Biography

Jörg WIDMANN

© Marco Borggreve

 

Jörg Widmann studied the clarinet at the Hochschule für Musik in Munich with Gerd Starke and Charles Neidich at the Juilliard School in New York (1994-1995). He additionally took composition lessons with Kay Westermann, Wilfried Hiller and Hans Werner Henze (1994-1996) and later Heiner Goebbels and Wolfgang Rihm in Karlsruhe (1997-1999). As a clarinettist, he regularly performs with Daniel Barenboim, Tabea Zimmermann, Heinz Holliger, András Schiff, Kim Kashkashian, and Hélène Grimaud. 

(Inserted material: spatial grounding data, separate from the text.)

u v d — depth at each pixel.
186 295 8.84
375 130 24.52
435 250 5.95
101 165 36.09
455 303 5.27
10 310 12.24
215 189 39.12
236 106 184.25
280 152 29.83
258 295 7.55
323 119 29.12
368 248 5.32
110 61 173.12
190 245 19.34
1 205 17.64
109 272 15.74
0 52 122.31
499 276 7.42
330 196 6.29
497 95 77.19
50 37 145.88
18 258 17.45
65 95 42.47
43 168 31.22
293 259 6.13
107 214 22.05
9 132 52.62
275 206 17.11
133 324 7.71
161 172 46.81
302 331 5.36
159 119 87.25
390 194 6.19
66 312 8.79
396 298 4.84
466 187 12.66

Several works have been dedicated to Widmann by fellow composers: in 1999, he performed the premiere ofMusic for Clarinet and Orchestra by Wolfgang Rihm in the musica viva concert series; in 2006, he performed Cantusby Aribert Reimann with the WDR symphony orchestra, and in 2009, at the Lucerne Festival, the world premiere of Rechant by Heinz Holliger. From 2001 to 2015, Widmann was professor of clarinet at the Freiburg Staatliche Hochschule für Musik where he also took up the post of professor of composition in 2009. From 2017, he holds a chair at the Barenboim-Said-Academy in Berlin. Moreover, Widmann is Pricipal Conductor of the Irish Chamber Orchestra.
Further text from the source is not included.